Local food for thought 

Missoulians want to eat local food, and Missoula area farmers and ranchers want to sell it to them. Sounds like a match made in heaven, but cost, availability and market friendliness tend to get in the way of a good relationship.

That’s one of the findings in the latest report of the Community Food Assessment (CFA), a project UM and community members began two years ago to study Missoula County’s food system and find ways to improve it. The report, Food Matters: Farm Viability and Food Consumption in Missoula County, is the culmination of surveys and interviews with more than 700 local farmers, ranchers, Hmong farmer’s market vendors and food buyers.

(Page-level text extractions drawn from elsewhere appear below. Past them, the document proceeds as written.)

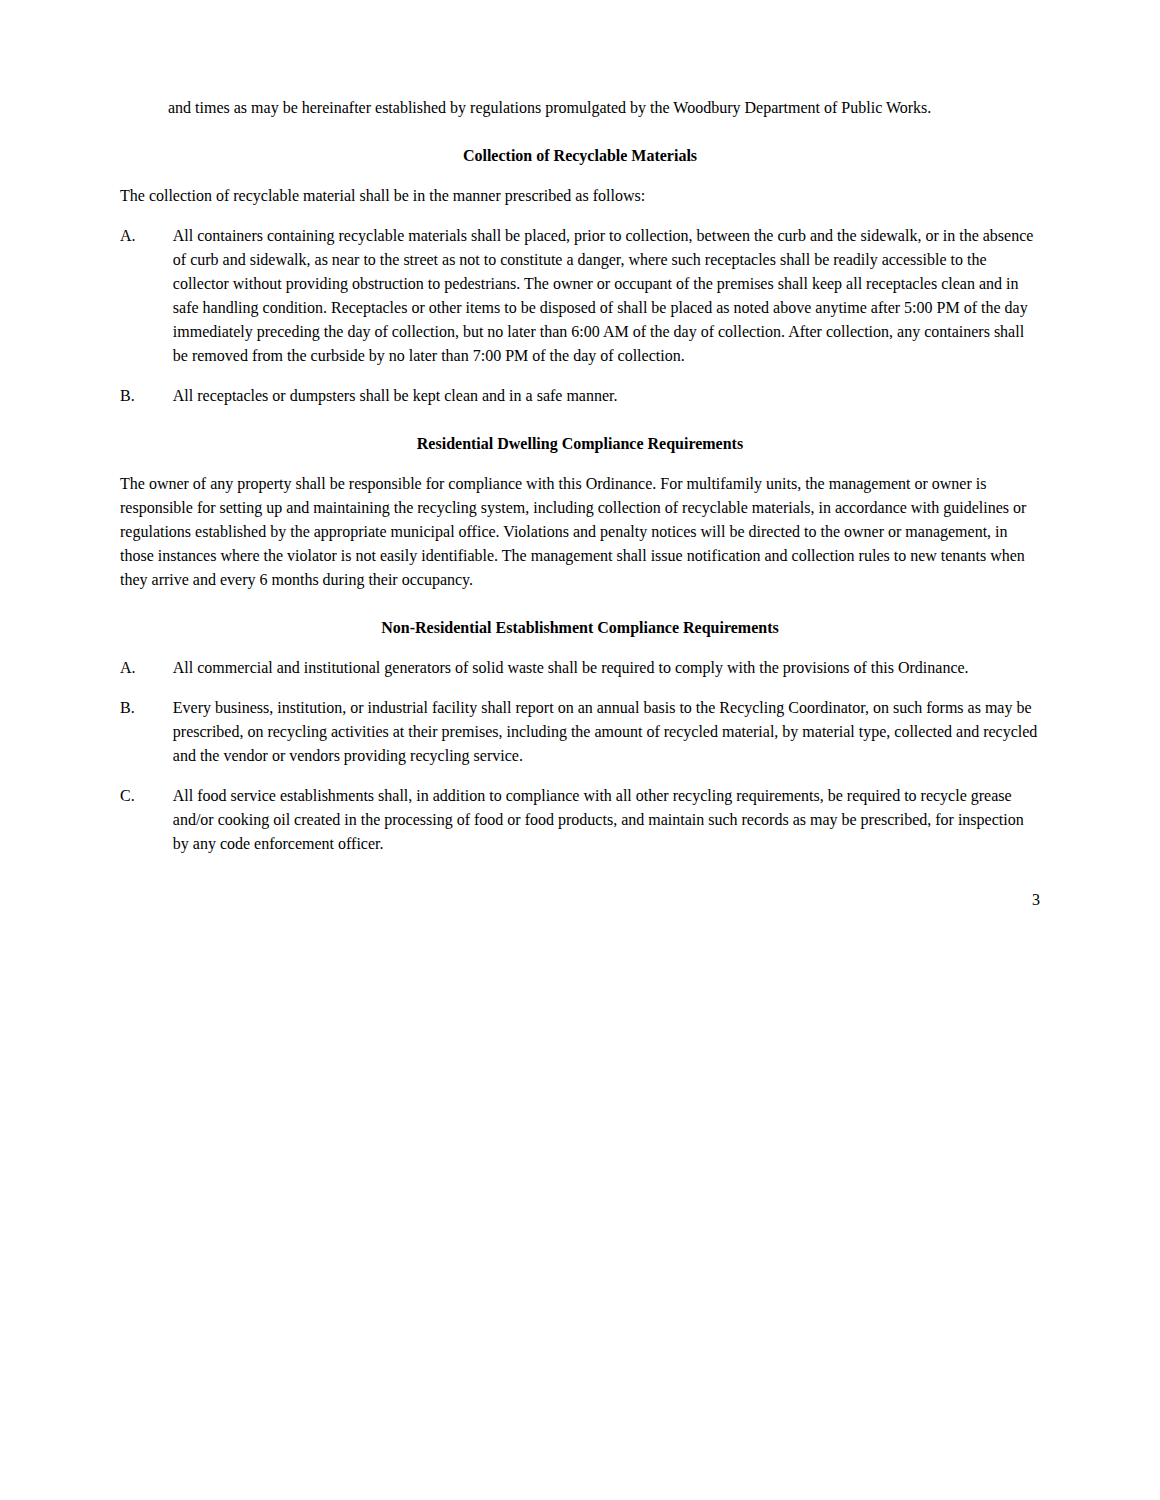and times as may be hereinafter established by regulations promulgated by the Woodbury Department of Public Works.
Collection of Recyclable Materials
The collection of recyclable material shall be in the manner prescribed as follows:
A.
All containers containing recyclable materials shall be placed, prior to collection, between the curb and the sidewalk, or in the absence of curb and sidewalk, as near to the street as not to constitute a danger, where such receptacles shall be readily accessible to the collector without providing obstruction to pedestrians. The owner or occupant of the premises shall keep all receptacles clean and in safe handling condition. Receptacles or other items to be disposed of shall be placed as noted above anytime after 5:00 PM of the day immediately preceding the day of collection, but no later than 6:00 AM of the day of collection. After collection, any containers shall be removed from the curbside by no later than 7:00 PM of the day of collection.
B.
All receptacles or dumpsters shall be kept clean and in a safe manner.
Residential Dwelling Compliance Requirements
The owner of any property shall be responsible for compliance with this Ordinance. For multifamily units, the management or owner is responsible for setting up and maintaining the recycling system, including collection of recyclable materials, in accordance with guidelines or regulations established by the appropriate municipal office. Violations and penalty notices will be directed to the owner or management, in those instances where the violator is not easily identifiable. The management shall issue notification and collection rules to new tenants when they arrive and every 6 months during their occupancy.
Non-Residential Establishment Compliance Requirements
A.
All commercial and institutional generators of solid waste shall be required to comply with the provisions of this Ordinance.
B.
Every business, institution, or industrial facility shall report on an annual basis to the Recycling Coordinator, on such forms as may be prescribed, on recycling activities at their premises, including the amount of recycled material, by material type, collected and recycled and the vendor or vendors providing recycling service.
C.
All food service establishments shall, in addition to compliance with all other recycling requirements, be required to recycle grease and/or cooking oil created in the processing of food or food products, and maintain such records as may be prescribed, for inspection by any code enforcement officer.
3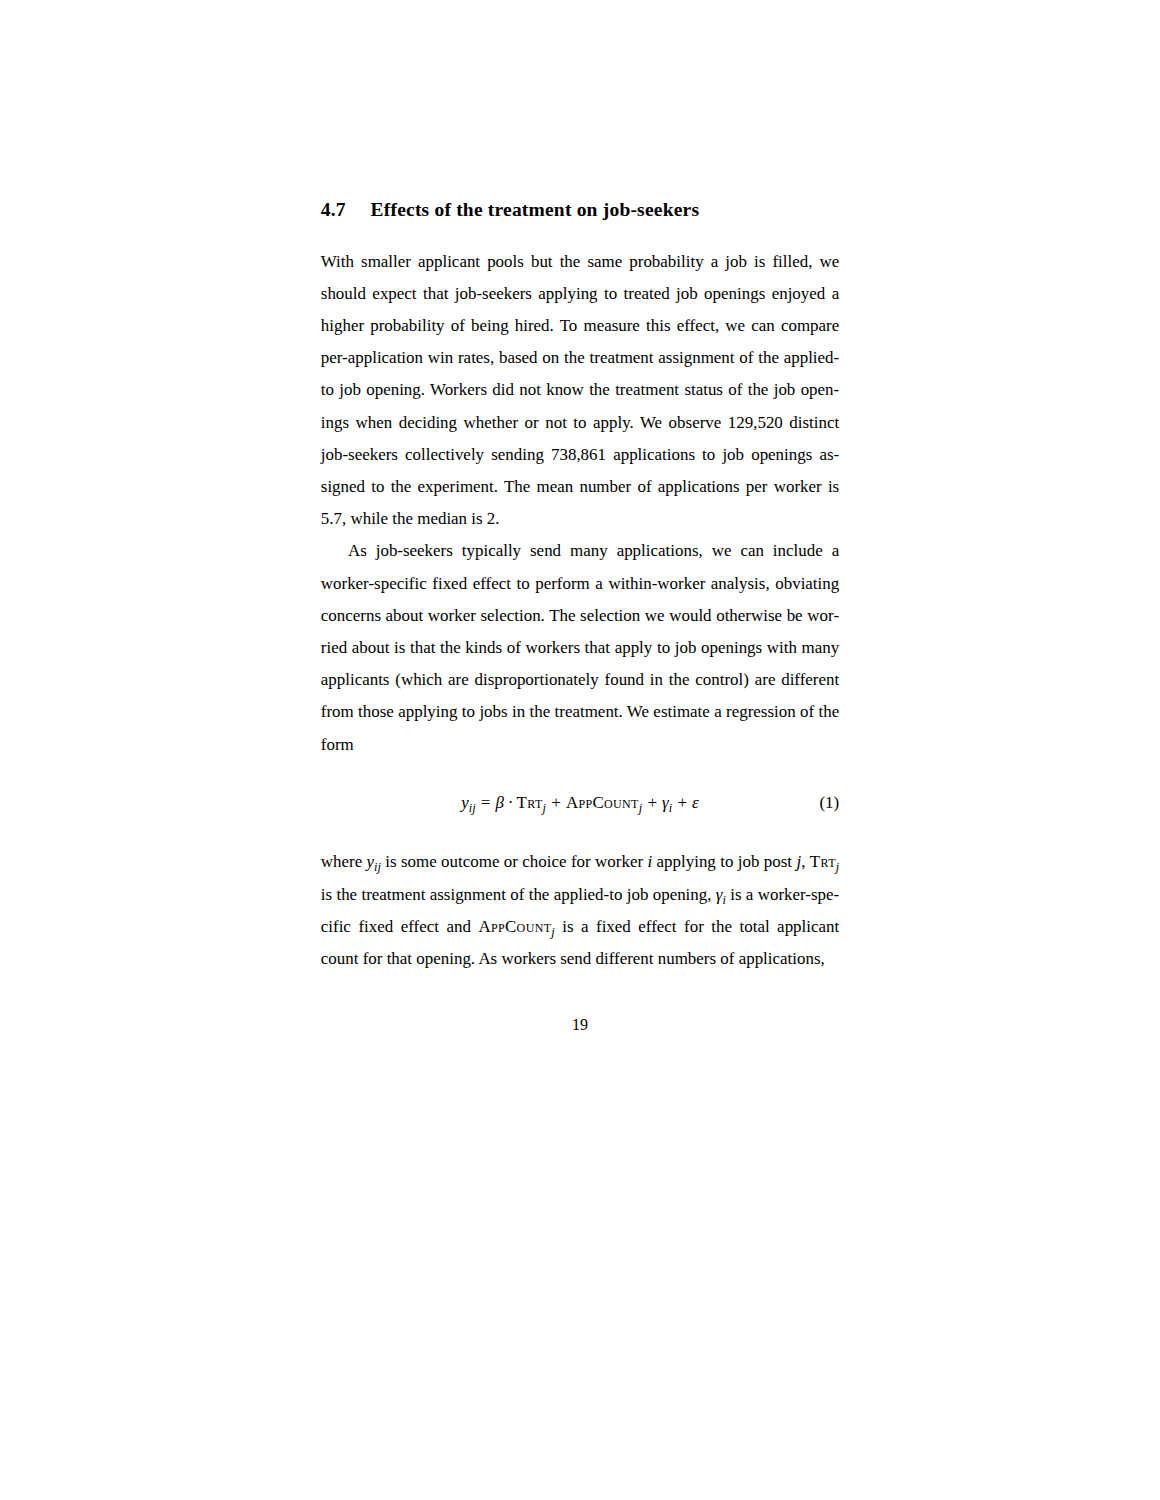4.7 Effects of the treatment on job-seekers
With smaller applicant pools but the same probability a job is filled, we should expect that job-seekers applying to treated job openings enjoyed a higher probability of being hired. To measure this effect, we can compare per-application win rates, based on the treatment assignment of the applied-to job opening. Workers did not know the treatment status of the job openings when deciding whether or not to apply. We observe 129,520 distinct job-seekers collectively sending 738,861 applications to job openings assigned to the experiment. The mean number of applications per worker is 5.7, while the median is 2.
As job-seekers typically send many applications, we can include a worker-specific fixed effect to perform a within-worker analysis, obviating concerns about worker selection. The selection we would otherwise be worried about is that the kinds of workers that apply to job openings with many applicants (which are disproportionately found in the control) are different from those applying to jobs in the treatment. We estimate a regression of the form
yij = β · Trt j + AppCount j + γi + ε
(1)
where yij is some outcome or choice for worker i applying to job post j, Trt j is the treatment assignment of the applied-to job opening, γi is a worker-specific fixed effect and AppCount j is a fixed effect for the total applicant count for that opening. As workers send different numbers of applications,
19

The report is packed with findings about the state of food in the Garden City: For instance, more than 70 percent of farmers and ranchers surveyed would like to sell more locally and, similarly, 55 percent of consumers want to buy more locally grown food.

The report’s major recommendation is the creation of a food policy coalition to develop a stronger community-based food system.

“We’ve got a water board, a land-use board, but there’s no entity that focuses on food issues in a comprehensive way,” says Neva Hassanein, an environmental studies professor who helped oversee the project.

Bonnie Buckingham, Missoula Food Bank’s program manager and a CFA steering committee member, says one of the coalition’s goals would be to “find more linkages between farmers and consumers.”

Food Matters found that having enough food to eat was a problem for 31 percent of the Missoulians surveyed, while 13 percent had to reach out to food pantries to keep food on the table.

“If we can get low-cost, high-quality food to consumers in Missoula, they won’t have to come to the food bank,” Buckingham said. And farmers would benefit, too.

A meeting to get the ball rolling on the coalition will take place Dec. 6 from 7–8:30 p.m. at the Missoula Public Library. The report can be found online at umt.edu/cfa.